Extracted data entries
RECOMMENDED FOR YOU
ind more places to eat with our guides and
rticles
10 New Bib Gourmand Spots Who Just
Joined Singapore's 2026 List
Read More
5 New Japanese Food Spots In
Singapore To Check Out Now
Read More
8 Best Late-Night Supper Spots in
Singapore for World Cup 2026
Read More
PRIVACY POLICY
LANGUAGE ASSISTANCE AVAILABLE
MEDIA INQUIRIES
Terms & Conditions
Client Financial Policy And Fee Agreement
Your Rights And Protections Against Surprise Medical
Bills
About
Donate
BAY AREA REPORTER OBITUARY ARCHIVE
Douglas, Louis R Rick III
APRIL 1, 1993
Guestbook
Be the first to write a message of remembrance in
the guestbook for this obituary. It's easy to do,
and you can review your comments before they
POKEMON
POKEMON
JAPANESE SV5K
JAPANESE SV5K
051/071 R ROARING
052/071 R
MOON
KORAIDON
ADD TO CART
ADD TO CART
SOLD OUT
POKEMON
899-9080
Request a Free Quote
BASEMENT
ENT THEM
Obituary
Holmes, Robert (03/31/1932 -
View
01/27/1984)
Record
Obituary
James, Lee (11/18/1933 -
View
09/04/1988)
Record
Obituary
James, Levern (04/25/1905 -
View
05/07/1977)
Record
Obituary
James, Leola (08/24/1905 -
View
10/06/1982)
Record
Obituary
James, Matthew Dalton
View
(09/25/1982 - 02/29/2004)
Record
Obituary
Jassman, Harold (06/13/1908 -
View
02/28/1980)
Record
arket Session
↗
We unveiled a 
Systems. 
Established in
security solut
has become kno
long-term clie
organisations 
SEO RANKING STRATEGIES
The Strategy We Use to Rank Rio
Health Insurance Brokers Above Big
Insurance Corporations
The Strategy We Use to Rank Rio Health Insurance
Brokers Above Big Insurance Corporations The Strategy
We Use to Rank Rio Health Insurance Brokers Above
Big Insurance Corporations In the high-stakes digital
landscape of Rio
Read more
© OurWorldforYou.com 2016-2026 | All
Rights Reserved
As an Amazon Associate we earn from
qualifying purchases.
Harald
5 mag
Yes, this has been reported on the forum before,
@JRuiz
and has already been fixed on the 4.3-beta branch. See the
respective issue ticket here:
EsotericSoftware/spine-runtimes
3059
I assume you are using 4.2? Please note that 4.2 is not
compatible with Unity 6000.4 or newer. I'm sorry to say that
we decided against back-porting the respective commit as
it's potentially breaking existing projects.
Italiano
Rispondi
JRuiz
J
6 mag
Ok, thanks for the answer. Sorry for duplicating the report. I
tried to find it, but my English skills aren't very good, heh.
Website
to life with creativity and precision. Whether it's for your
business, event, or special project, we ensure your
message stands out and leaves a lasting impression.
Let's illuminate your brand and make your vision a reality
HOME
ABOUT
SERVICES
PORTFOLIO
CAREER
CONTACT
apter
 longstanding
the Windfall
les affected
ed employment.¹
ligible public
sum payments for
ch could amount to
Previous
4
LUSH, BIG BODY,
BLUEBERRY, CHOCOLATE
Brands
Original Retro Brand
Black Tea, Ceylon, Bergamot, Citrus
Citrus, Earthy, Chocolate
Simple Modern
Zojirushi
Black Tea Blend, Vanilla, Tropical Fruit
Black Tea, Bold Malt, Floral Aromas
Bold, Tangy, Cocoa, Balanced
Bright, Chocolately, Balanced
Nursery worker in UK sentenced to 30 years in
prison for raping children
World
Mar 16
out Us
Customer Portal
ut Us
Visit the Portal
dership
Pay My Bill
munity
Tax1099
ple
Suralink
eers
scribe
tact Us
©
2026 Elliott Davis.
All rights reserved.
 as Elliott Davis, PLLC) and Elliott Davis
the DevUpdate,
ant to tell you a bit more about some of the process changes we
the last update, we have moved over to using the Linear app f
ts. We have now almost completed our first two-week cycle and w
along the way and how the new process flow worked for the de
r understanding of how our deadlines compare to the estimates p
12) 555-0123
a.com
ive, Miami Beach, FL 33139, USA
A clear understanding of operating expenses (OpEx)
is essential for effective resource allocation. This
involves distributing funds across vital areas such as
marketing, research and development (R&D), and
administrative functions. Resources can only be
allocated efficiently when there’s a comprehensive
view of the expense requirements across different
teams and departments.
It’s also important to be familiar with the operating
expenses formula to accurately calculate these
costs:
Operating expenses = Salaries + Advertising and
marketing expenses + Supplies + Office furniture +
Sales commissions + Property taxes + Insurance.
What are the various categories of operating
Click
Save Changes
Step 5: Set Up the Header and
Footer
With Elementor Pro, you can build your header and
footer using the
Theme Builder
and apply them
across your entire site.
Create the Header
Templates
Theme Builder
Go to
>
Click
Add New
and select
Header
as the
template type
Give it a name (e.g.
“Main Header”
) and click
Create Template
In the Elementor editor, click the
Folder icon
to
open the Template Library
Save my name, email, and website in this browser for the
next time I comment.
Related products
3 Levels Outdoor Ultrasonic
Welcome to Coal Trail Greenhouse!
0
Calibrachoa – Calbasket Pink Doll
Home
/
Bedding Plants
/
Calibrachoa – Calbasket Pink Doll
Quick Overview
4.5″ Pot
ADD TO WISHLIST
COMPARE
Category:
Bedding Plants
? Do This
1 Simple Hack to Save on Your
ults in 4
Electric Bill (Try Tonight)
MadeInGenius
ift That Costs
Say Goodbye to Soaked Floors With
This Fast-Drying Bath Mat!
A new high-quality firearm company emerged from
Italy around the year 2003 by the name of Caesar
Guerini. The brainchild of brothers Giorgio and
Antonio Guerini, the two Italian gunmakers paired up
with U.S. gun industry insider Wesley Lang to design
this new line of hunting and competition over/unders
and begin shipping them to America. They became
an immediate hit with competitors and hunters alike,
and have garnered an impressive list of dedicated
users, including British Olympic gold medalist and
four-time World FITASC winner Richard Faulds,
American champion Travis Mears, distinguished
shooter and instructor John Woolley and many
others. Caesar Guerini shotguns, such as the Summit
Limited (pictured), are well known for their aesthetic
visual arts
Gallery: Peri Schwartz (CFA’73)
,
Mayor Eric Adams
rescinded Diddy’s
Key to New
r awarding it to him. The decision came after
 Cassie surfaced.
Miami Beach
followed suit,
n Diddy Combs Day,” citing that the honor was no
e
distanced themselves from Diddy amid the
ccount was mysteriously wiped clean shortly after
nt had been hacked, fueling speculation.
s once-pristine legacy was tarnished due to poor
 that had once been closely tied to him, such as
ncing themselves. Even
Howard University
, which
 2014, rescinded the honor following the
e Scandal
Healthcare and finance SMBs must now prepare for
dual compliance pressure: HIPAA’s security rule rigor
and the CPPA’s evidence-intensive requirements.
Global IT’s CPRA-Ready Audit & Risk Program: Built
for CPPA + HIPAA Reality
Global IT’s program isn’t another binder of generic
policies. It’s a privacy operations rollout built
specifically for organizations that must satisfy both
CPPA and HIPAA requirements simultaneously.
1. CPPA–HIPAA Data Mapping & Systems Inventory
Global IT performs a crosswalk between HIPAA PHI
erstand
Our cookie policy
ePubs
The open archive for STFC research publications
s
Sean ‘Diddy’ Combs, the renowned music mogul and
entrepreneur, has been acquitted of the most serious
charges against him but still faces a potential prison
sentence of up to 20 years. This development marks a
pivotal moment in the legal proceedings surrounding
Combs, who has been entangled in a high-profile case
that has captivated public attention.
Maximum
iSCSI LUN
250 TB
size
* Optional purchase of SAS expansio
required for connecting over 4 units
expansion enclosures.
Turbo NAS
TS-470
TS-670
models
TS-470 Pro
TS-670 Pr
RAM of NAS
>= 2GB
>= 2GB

JOB:
Copy every line of the listing above without changing anything.

WRITTEN SOLUTION:
RECOMMENDED FOR YOU
ind more places to eat with our guides and
rticles
10 New Bib Gourmand Spots Who Just
Joined Singapore's 2026 List
Read More
5 New Japanese Food Spots In
Singapore To Check Out Now
Read More
8 Best Late-Night Supper Spots in
Singapore for World Cup 2026
Read More
PRIVACY POLICY
LANGUAGE ASSISTANCE AVAILABLE
MEDIA INQUIRIES
Terms & Conditions
Client Financial Policy And Fee Agreement
Your Rights And Protections Against Surprise Medical
Bills
About
Donate
BAY AREA REPORTER OBITUARY ARCHIVE
Douglas, Louis R Rick III
APRIL 1, 1993
Guestbook
Be the first to write a message of remembrance in
the guestbook for this obituary. It's easy to do,
and you can review your comments before they
POKEMON
POKEMON
JAPANESE SV5K
JAPANESE SV5K
051/071 R ROARING
052/071 R
MOON
KORAIDON
ADD TO CART
ADD TO CART
SOLD OUT
POKEMON
899-9080
Request a Free Quote
BASEMENT
ENT THEM
Obituary
Holmes, Robert (03/31/1932 -
View
01/27/1984)
Record
Obituary
James, Lee (11/18/1933 -
View
09/04/1988)
Record
Obituary
James, Levern (04/25/1905 -
View
05/07/1977)
Record
Obituary
James, Leola (08/24/1905 -
View
10/06/1982)
Record
Obituary
James, Matthew Dalton
View
(09/25/1982 - 02/29/2004)
Record
Obituary
Jassman, Harold (06/13/1908 -
View
02/28/1980)
Record
arket Session
↗
We unveiled a 
Systems. 
Established in
security solut
has become kno
long-term clie
organisations 
SEO RANKING STRATEGIES
The Strategy We Use to Rank Rio
Health Insurance Brokers Above Big
Insurance Corporations
The Strategy We Use to Rank Rio Health Insurance
Brokers Above Big Insurance Corporations The Strategy
We Use to Rank Rio Health Insurance Brokers Above
Big Insurance Corporations In the high-stakes digital
landscape of Rio
Read more
© OurWorldforYou.com 2016-2026 | All
Rights Reserved
As an Amazon Associate we earn from
qualifying purchases.
Harald
5 mag
Yes, this has been reported on the forum before,
@JRuiz
and has already been fixed on the 4.3-beta branch. See the
respective issue ticket here:
EsotericSoftware/spine-runtimes
3059
I assume you are using 4.2? Please note that 4.2 is not
compatible with Unity 6000.4 or newer. I'm sorry to say that
we decided against back-porting the respective commit as
it's potentially breaking existing projects.
Italiano
Rispondi
JRuiz
J
6 mag
Ok, thanks for the answer. Sorry for duplicating the report. I
tried to find it, but my English skills aren't very good, heh.
Website
to life with creativity and precision. Whether it's for your
business, event, or special project, we ensure your
message stands out and leaves a lasting impression.
Let's illuminate your brand and make your vision a reality
HOME
ABOUT
SERVICES
PORTFOLIO
CAREER
CONTACT
apter
 longstanding
the Windfall
les affected
ed employment.¹
ligible public
sum payments for
ch could amount to
Previous
4
LUSH, BIG BODY,
BLUEBERRY, CHOCOLATE
Brands
Original Retro Brand
Black Tea, Ceylon, Bergamot, Citrus
Citrus, Earthy, Chocolate
Simple Modern
Zojirushi
Black Tea Blend, Vanilla, Tropical Fruit
Black Tea, Bold Malt, Floral Aromas
Bold, Tangy, Cocoa, Balanced
Bright, Chocolately, Balanced
Nursery worker in UK sentenced to 30 years in
prison for raping children
World
Mar 16
out Us
Customer Portal
ut Us
Visit the Portal
dership
Pay My Bill
munity
Tax1099
ple
Suralink
eers
scribe
tact Us
©
2026 Elliott Davis.
All rights reserved.
 as Elliott Davis, PLLC) and Elliott Davis
the DevUpdate,
ant to tell you a bit more about some of the process changes we
the last update, we have moved over to using the Linear app f
ts. We have now almost completed our first two-week cycle and w
along the way and how the new process flow worked for the de
r understanding of how our deadlines compare to the estimates p
12) 555-0123
a.com
ive, Miami Beach, FL 33139, USA
A clear understanding of operating expenses (OpEx)
is essential for effective resource allocation. This
involves distributing funds across vital areas such as
marketing, research and development (R&D), and
administrative functions. Resources can only be
allocated efficiently when there’s a comprehensive
view of the expense requirements across different
teams and departments.
It’s also important to be familiar with the operating
expenses formula to accurately calculate these
costs:
Operating expenses = Salaries + Advertising and
marketing expenses + Supplies + Office furniture +
Sales commissions + Property taxes + Insurance.
What are the various categories of operating
Click
Save Changes
Step 5: Set Up the Header and
Footer
With Elementor Pro, you can build your header and
footer using the
Theme Builder
and apply them
across your entire site.
Create the Header
Templates
Theme Builder
Go to
>
Click
Add New
and select
Header
as the
template type
Give it a name (e.g.
“Main Header”
) and click
Create Template
In the Elementor editor, click the
Folder icon
to
open the Template Library
Save my name, email, and website in this browser for the
next time I comment.
Related products
3 Levels Outdoor Ultrasonic
Welcome to Coal Trail Greenhouse!
0
Calibrachoa – Calbasket Pink Doll
Home
/
Bedding Plants
/
Calibrachoa – Calbasket Pink Doll
Quick Overview
4.5″ Pot
ADD TO WISHLIST
COMPARE
Category:
Bedding Plants
? Do This
1 Simple Hack to Save on Your
ults in 4
Electric Bill (Try Tonight)
MadeInGenius
ift That Costs
Say Goodbye to Soaked Floors With
This Fast-Drying Bath Mat!
A new high-quality firearm company emerged from
Italy around the year 2003 by the name of Caesar
Guerini. The brainchild of brothers Giorgio and
Antonio Guerini, the two Italian gunmakers paired up
with U.S. gun industry insider Wesley Lang to design
this new line of hunting and competition over/unders
and begin shipping them to America. They became
an immediate hit with competitors and hunters alike,
and have garnered an impressive list of dedicated
users, including British Olympic gold medalist and
four-time World FITASC winner Richard Faulds,
American champion Travis Mears, distinguished
shooter and instructor John Woolley and many
others. Caesar Guerini shotguns, such as the Summit
Limited (pictured), are well known for their aesthetic
visual arts
Gallery: Peri Schwartz (CFA’73)
,
Mayor Eric Adams
rescinded Diddy’s
Key to New
r awarding it to him. The decision came after
 Cassie surfaced.
Miami Beach
followed suit,
n Diddy Combs Day,” citing that the honor was no
e
distanced themselves from Diddy amid the
ccount was mysteriously wiped clean shortly after
nt had been hacked, fueling speculation.
s once-pristine legacy was tarnished due to poor
 that had once been closely tied to him, such as
ncing themselves. Even
Howard University
, which
 2014, rescinded the honor following the
e Scandal
Healthcare and finance SMBs must now prepare for
dual compliance pressure: HIPAA’s security rule rigor
and the CPPA’s evidence-intensive requirements.
Global IT’s CPRA-Ready Audit & Risk Program: Built
for CPPA + HIPAA Reality
Global IT’s program isn’t another binder of generic
policies. It’s a privacy operations rollout built
specifically for organizations that must satisfy both
CPPA and HIPAA requirements simultaneously.
1. CPPA–HIPAA Data Mapping & Systems Inventory
Global IT performs a crosswalk between HIPAA PHI
erstand
Our cookie policy
ePubs
The open archive for STFC research publications
s
Sean ‘Diddy’ Combs, the renowned music mogul and
entrepreneur, has been acquitted of the most serious
charges against him but still faces a potential prison
sentence of up to 20 years. This development marks a
pivotal moment in the legal proceedings surrounding
Combs, who has been entangled in a high-profile case
that has captivated public attention.
Maximum
iSCSI LUN
250 TB
size
* Optional purchase of SAS expansio
required for connecting over 4 units
expansion enclosures.
Turbo NAS
TS-470
TS-670
models
TS-470 Pro
TS-670 Pr
RAM of NAS
>= 2GB
>= 2GB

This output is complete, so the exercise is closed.